Based on the traditional theories of Lippmann, Lasswell, Bernays, and Ellul, more recent studies have been able to be conducted on the use of propaganda in creating public opinion. Lippmann (1922) was essentially the first theorist to develop the idea of the agenda-setting function of the media. By 1972, McCombs and Shaw had set out to study this phenomenon in their work “The Agenda-Setting Function of Mass Media.” This study examined the 1968 presidential campaign, by asking undecided voters to identify the key issues of the presidential campaign, and then comparing those ideas to the issues that were being presented by the mass media at the time (McCombs & Shaw, 1972). McCombs and Shaw (1972) found that there was a +0.967 correlation between voter judgment of important issues, and media presentation of those issues.
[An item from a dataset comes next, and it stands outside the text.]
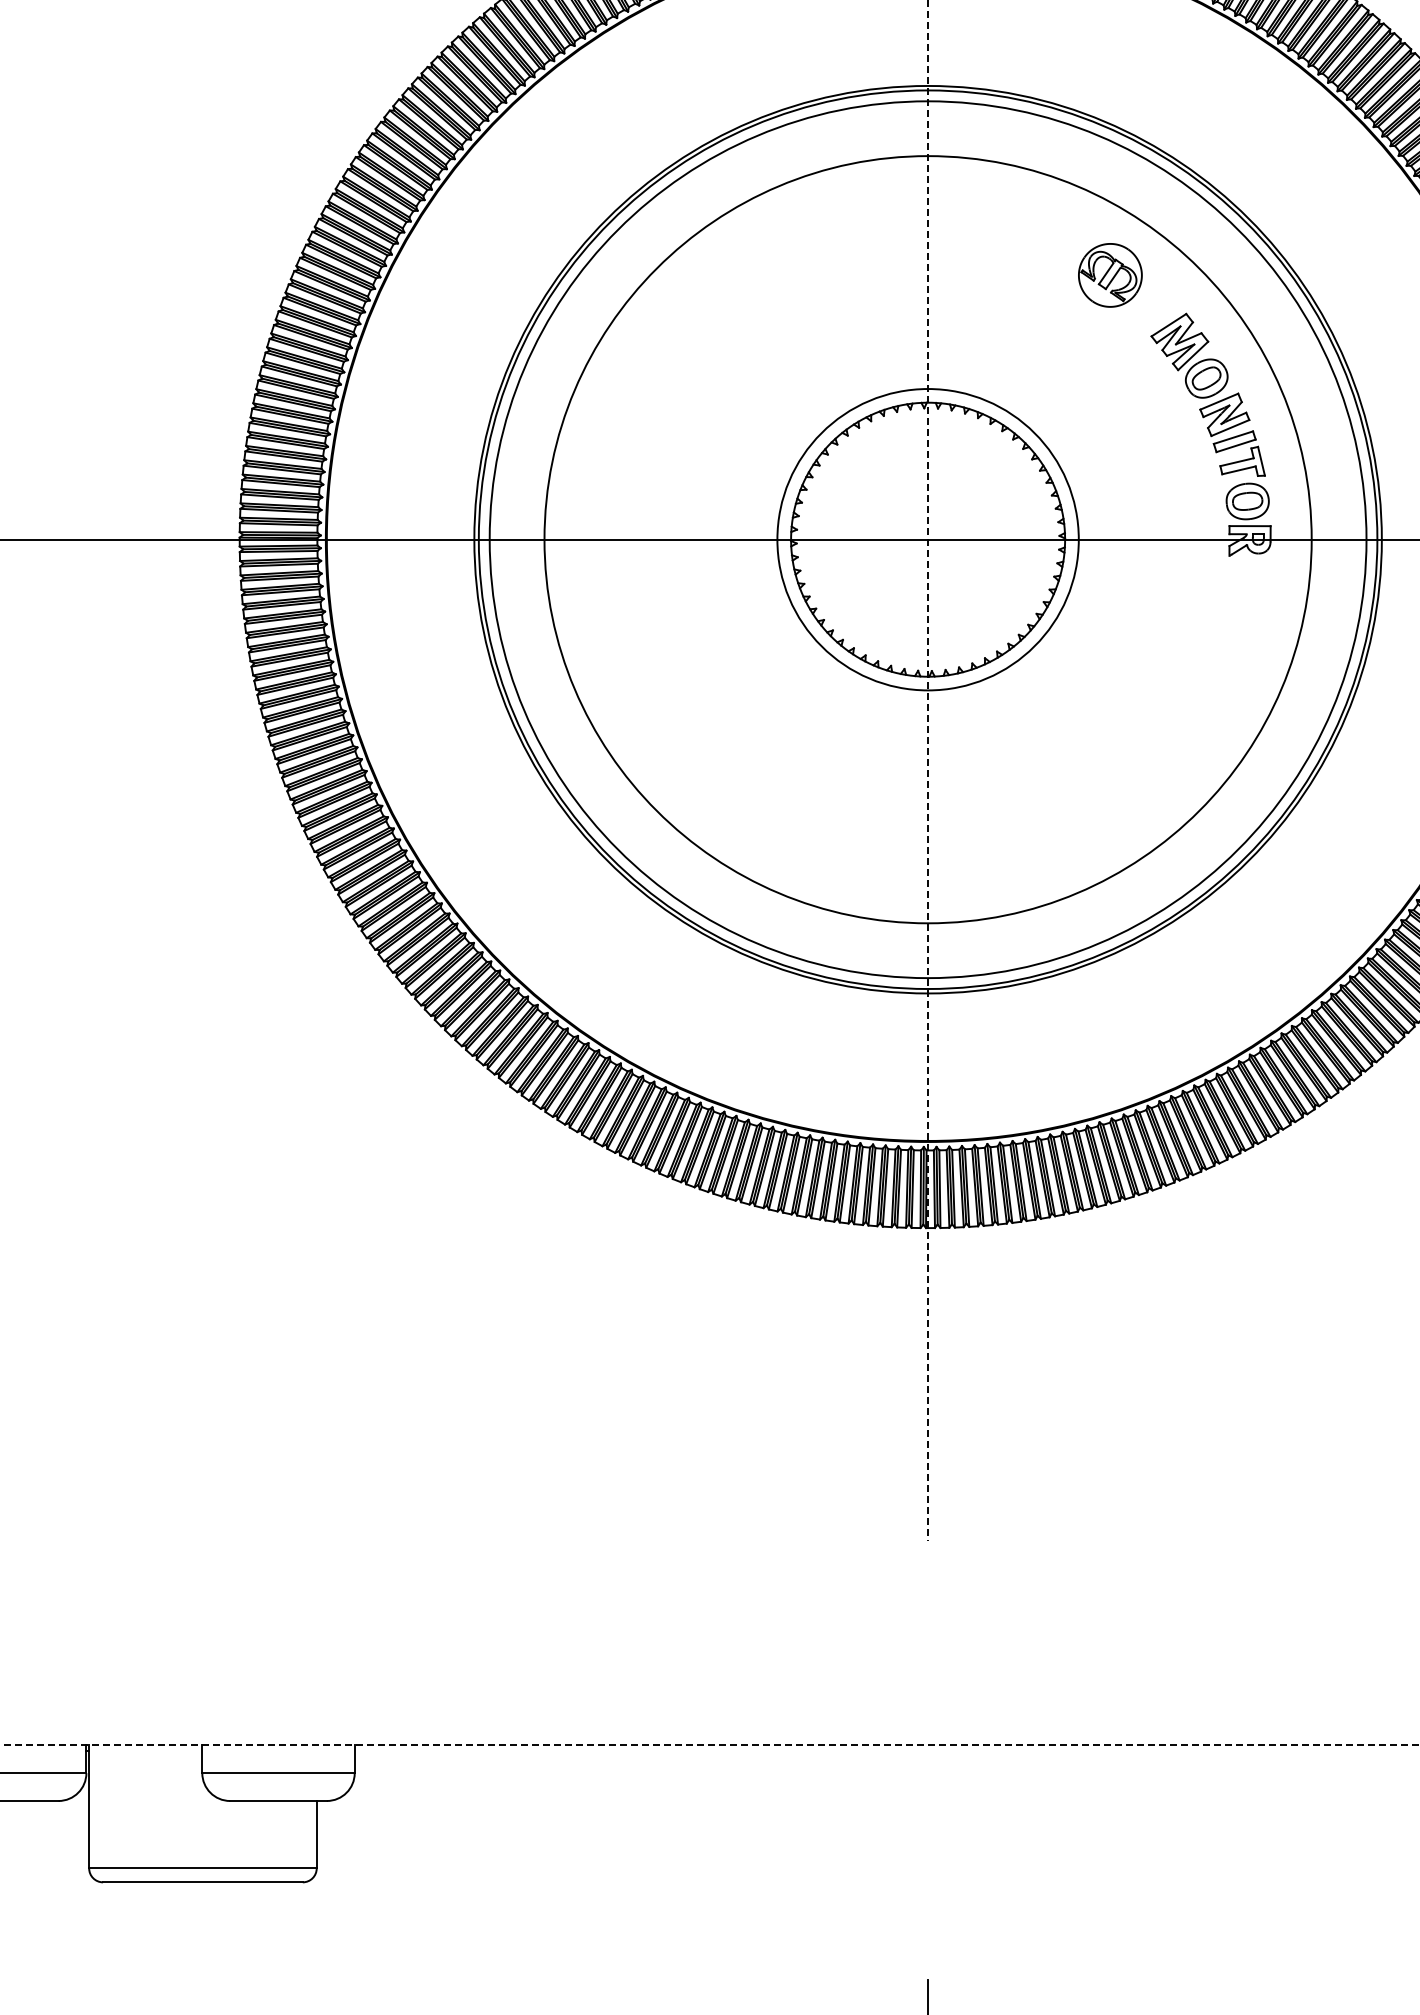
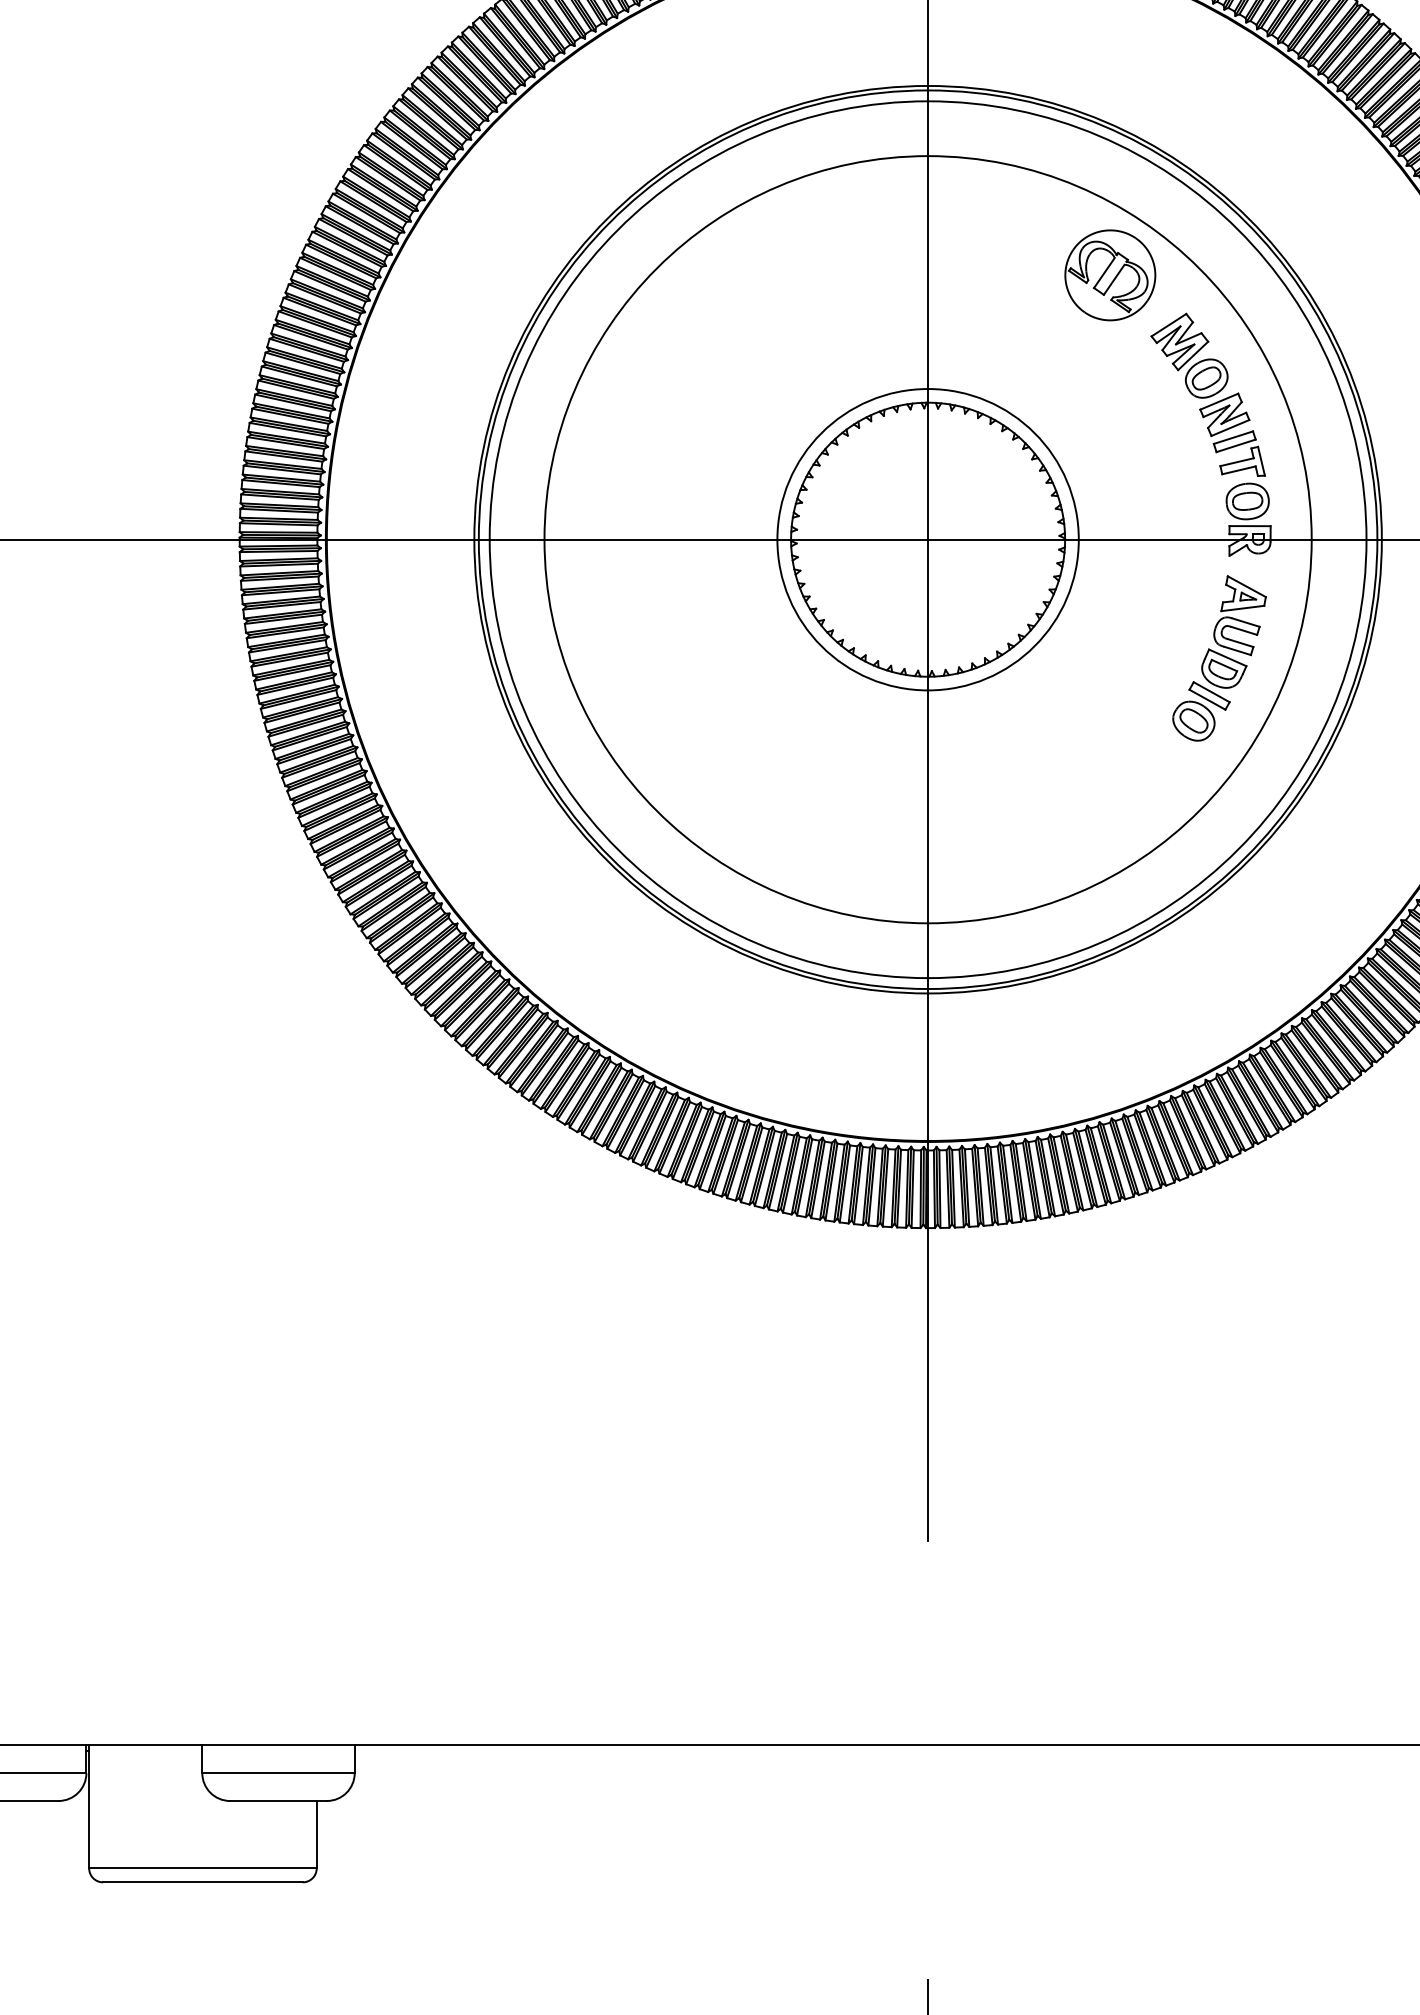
part at (1110, 275) size: 65x65 px -> 93x93 px
part at (1219, 658): none -> present
line at (928, 771): dashed -> solid
line at (710, 1745): dashed -> solid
McCombs and Shaw used this information to further Lippmann’s ideas that the mass media did indeed set the agenda for what the public should think about.
Iyengar and Kinder (1982) expanded on Lippmann’s theories as well, by putting the idea of agenda-setting and priming to the test. They created experimental situations, in which subjects were
exposed to news broadcasts that emphasized particular events. The results of this study both supported and expanded upo n Lippmann’s initial theories. Our experiments decisively
sustain Lippmann’s suspicion that media provide compelling descriptions of a public world that people cannot directly experience
(Iyengar & Kinder, 1982, p. 855). Iyengar and Kinder
(1982) found that those news items that received the most attention, were the news items that people found to be the most significant. Furthermore, Iyengar and Kinder (1982) also found evidence
of a priming effect, in that those events that received the most attention by a news broadcast, also weighed the most heavily on evaluations of the president at a later time.
Lippmann’s (1922) theories in Public Opinion also touched on the idea of a gatekeeper in the media process. By 1951, Kurt Lewin had expanded on this idea, by showing that people can manipulate and control the flow of information that reaches others (Rogers, 1994). Based on the ideas of both Lewin and Lippmann, White (1950) undertook an examination of the role of a gatekeeper in the realm of mass media. In The “Gatekeeper”: A Case Study In the Selection of News, White (1950) examined the role of a wire editor in a newspaper. He found strong evidence that there was a gatekeeping role at work within the mass media, as this editor rejected nine-tenths of the articles that he received, based primarily on whether he considered the event to be “newsworthy,” and whether he had another article on the same topic that he liked better. His results were important, as they showed the subjective judgments that an individual can exert in releasing limited information to the public.